» Activity: Please repeat the records word for word and skip the pictures.

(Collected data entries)
★ ★ ★ ★ ★

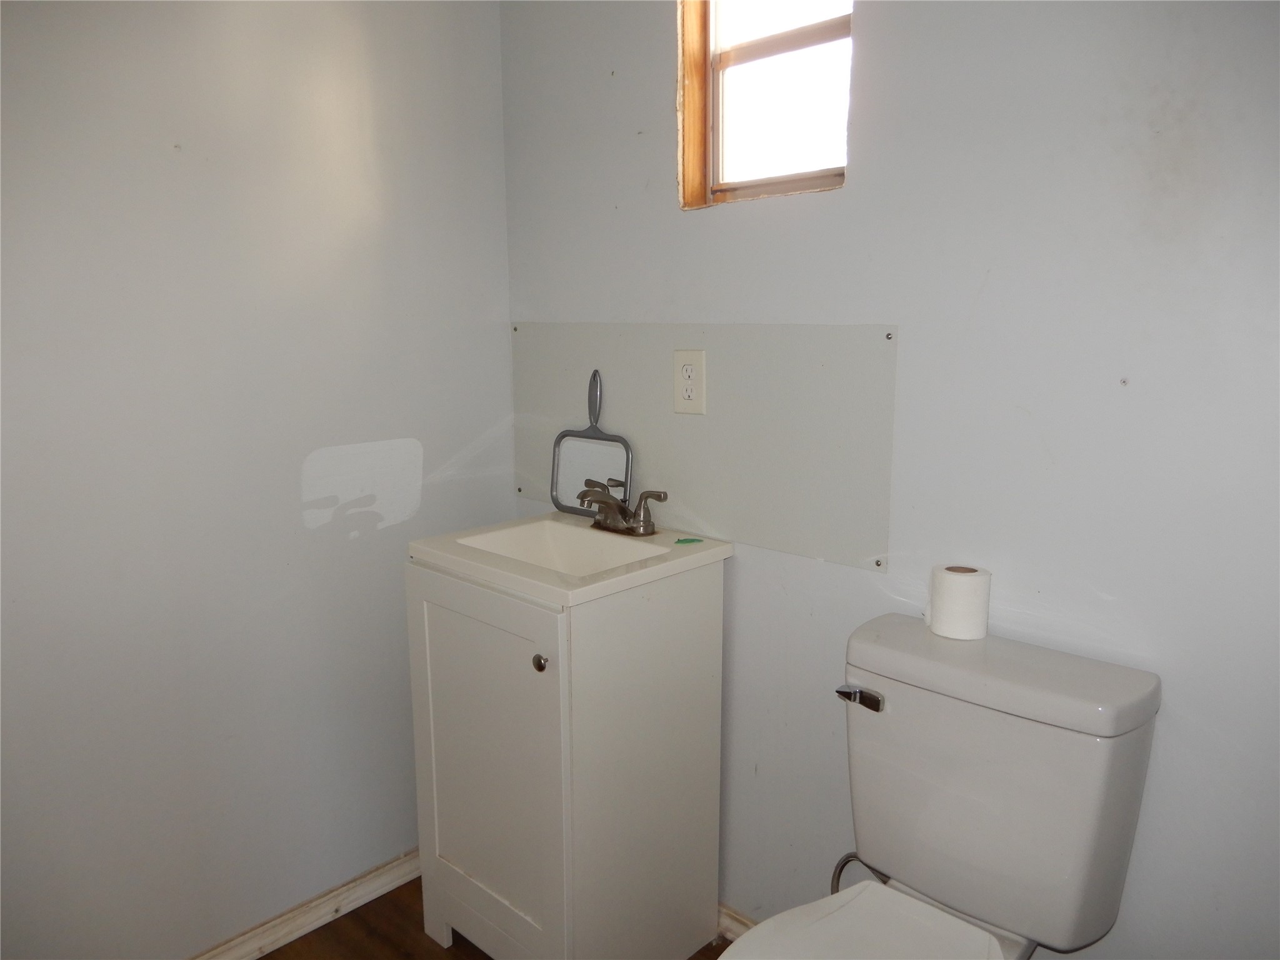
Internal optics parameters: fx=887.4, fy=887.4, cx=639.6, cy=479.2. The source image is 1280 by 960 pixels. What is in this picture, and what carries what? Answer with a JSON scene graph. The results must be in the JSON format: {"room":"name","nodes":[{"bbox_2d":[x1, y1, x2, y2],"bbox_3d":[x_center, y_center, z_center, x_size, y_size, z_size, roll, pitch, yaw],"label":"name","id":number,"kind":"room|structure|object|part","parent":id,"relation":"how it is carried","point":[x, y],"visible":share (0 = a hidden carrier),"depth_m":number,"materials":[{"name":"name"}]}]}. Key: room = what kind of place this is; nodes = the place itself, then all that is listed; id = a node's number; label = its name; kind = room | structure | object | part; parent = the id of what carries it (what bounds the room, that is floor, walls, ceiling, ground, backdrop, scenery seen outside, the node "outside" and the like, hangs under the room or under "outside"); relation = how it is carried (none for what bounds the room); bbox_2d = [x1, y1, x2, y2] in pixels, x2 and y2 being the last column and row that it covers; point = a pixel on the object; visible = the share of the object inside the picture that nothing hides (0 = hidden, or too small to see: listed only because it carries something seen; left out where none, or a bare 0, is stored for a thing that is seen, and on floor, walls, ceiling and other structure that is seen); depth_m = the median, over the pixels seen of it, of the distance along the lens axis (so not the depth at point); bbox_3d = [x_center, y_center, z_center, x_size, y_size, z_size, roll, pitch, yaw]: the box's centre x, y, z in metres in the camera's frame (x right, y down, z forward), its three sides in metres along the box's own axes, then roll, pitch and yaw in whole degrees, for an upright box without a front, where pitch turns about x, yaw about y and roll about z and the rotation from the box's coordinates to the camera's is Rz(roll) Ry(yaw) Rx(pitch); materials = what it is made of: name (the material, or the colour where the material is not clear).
{"room":"bathroom","nodes":[
{"label":"bathroom","id":0,"kind":"room"},
{"bbox_2d":[0,0,514,959],"bbox_3d":[-1.190,-0.102,1.490,0.120,2.478,2.448,9,14,43],"label":"left wall","id":1,"kind":"structure","parent":0,"point":[502,219],"depth_m":1.80,"materials":[{"name":"paint"}]},
{"bbox_2d":[188,848,421,959],"bbox_3d":[-1.021,1.057,1.759,0.018,0.076,2.014,9,14,43],"label":"baseboard","id":2,"kind":"structure","parent":1,"relation":"attached to","point":[406,859],"depth_m":2.04,"materials":[{"name":"wood"}]},
{"bbox_2d":[255,872,731,959],"bbox_3d":[-0.183,1.329,0.683,3.027,0.099,2.777,9,14,43],"label":"floor","id":3,"kind":"structure","parent":0,"point":[269,958],"depth_m":2.01,"materials":[{"name":"brown wood"}]},
{"bbox_2d":[408,558,725,959],"bbox_3d":[-0.156,0.614,1.933,0.498,0.889,0.486,9,14,43],"label":"vanity cabinet","id":4,"kind":"object","parent":3,"relation":"on","point":[610,751],"visible":0.92,"depth_m":1.75,"materials":[{"name":"white paint"}]},
{"bbox_3d":[-0.318,0.620,1.811,0.383,0.780,0.032,9,14,43],"label":"cabinet door","id":5,"kind":"part","parent":4,"relation":"part of","materials":[{"name":"white paint"}]},
{"bbox_3d":[-0.185,0.339,1.655,0.028,0.031,0.027,9,14,43],"label":"knob","id":6,"kind":"part","parent":4,"relation":"part of","materials":[{"name":"silver metal"}]},
{"bbox_2d":[407,510,732,606],"bbox_3d":[-0.151,0.191,1.841,0.511,0.123,0.450,9,14,43],"label":"sink","id":7,"kind":"object","parent":4,"relation":"on","point":[671,563],"visible":0.81,"depth_m":1.82,"materials":[{"name":"white ceramic"}]},
{"bbox_2d":[548,370,631,518],"bbox_3d":[-0.112,-0.085,2.066,0.250,0.337,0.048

★ ★ ★ ★ ★

» Task response:
Internal optics parameters: fx=887.4, fy=887.4, cx=639.6, cy=479.2. The source image is 1280 by 960 pixels. What is in this picture, and what carries what? Answer with a JSON scene graph. The results must be in the JSON format: {"room":"name","nodes":[{"bbox_2d":[x1, y1, x2, y2],"bbox_3d":[x_center, y_center, z_center, x_size, y_size, z_size, roll, pitch, yaw],"label":"name","id":number,"kind":"room|structure|object|part","parent":id,"relation":"how it is carried","point":[x, y],"visible":share (0 = a hidden carrier),"depth_m":number,"materials":[{"name":"name"}]}]}. Key: room = what kind of place this is; nodes = the place itself, then all that is listed; id = a node's number; label = its name; kind = room | structure | object | part; parent = the id of what carries it (what bounds the room, that is floor, walls, ceiling, ground, backdrop, scenery seen outside, the node "outside" and the like, hangs under the room or under "outside"); relation = how it is carried (none for what bounds the room); bbox_2d = [x1, y1, x2, y2] in pixels, x2 and y2 being the last column and row that it covers; point = a pixel on the object; visible = the share of the object inside the picture that nothing hides (0 = hidden, or too small to see: listed only because it carries something seen; left out where none, or a bare 0, is stored for a thing that is seen, and on floor, walls, ceiling and other structure that is seen); depth_m = the median, over the pixels seen of it, of the distance along the lens axis (so not the depth at point); bbox_3d = [x_center, y_center, z_center, x_size, y_size, z_size, roll, pitch, yaw]: the box's centre x, y, z in metres in the camera's frame (x right, y down, z forward), its three sides in metres along the box's own axes, then roll, pitch and yaw in whole degrees, for an upright box without a front, where pitch turns about x, yaw about y and roll about z and the rotation from the box's coordinates to the camera's is Rz(roll) Ry(yaw) Rx(pitch); materials = what it is made of: name (the material, or the colour where the material is not clear).
{"room":"bathroom","nodes":[
{"label":"bathroom","id":0,"kind":"room"},
{"bbox_2d":[0,0,514,959],"bbox_3d":[-1.190,-0.102,1.490,0.120,2.478,2.448,9,14,43],"label":"left wall","id":1,"kind":"structure","parent":0,"point":[502,219],"depth_m":1.80,"materials":[{"name":"paint"}]},
{"bbox_2d":[188,848,421,959],"bbox_3d":[-1.021,1.057,1.759,0.018,0.076,2.014,9,14,43],"label":"baseboard","id":2,"kind":"structure","parent":1,"relation":"attached to","point":[406,859],"depth_m":2.04,"materials":[{"name":"wood"}]},
{"bbox_2d":[255,872,731,959],"bbox_3d":[-0.183,1.329,0.683,3.027,0.099,2.777,9,14,43],"label":"floor","id":3,"kind":"structure","parent":0,"point":[269,958],"depth_m":2.01,"materials":[{"name":"brown wood"}]},
{"bbox_2d":[408,558,725,959],"bbox_3d":[-0.156,0.614,1.933,0.498,0.889,0.486,9,14,43],"label":"vanity cabinet","id":4,"kind":"object","parent":3,"relation":"on","point":[610,751],"visible":0.92,"depth_m":1.75,"materials":[{"name":"white paint"}]},
{"bbox_3d":[-0.318,0.620,1.811,0.383,0.780,0.032,9,14,43],"label":"cabinet door","id":5,"kind":"part","parent":4,"relation":"part of","materials":[{"name":"white paint"}]},
{"bbox_3d":[-0.185,0.339,1.655,0.028,0.031,0.027,9,14,43],"label":"knob","id":6,"kind":"part","parent":4,"relation":"part of","materials":[{"name":"silver metal"}]},
{"bbox_2d":[407,510,732,606],"bbox_3d":[-0.151,0.191,1.841,0.511,0.123,0.450,9,14,43],"label":"sink","id":7,"kind":"object","parent":4,"relation":"on","point":[671,563],"visible":0.81,"depth_m":1.82,"materials":[{"name":"white ceramic"}]},
{"bbox_2d":[548,370,631,518],"bbox_3d":[-0.112,-0.085,2.066,0.250,0.337,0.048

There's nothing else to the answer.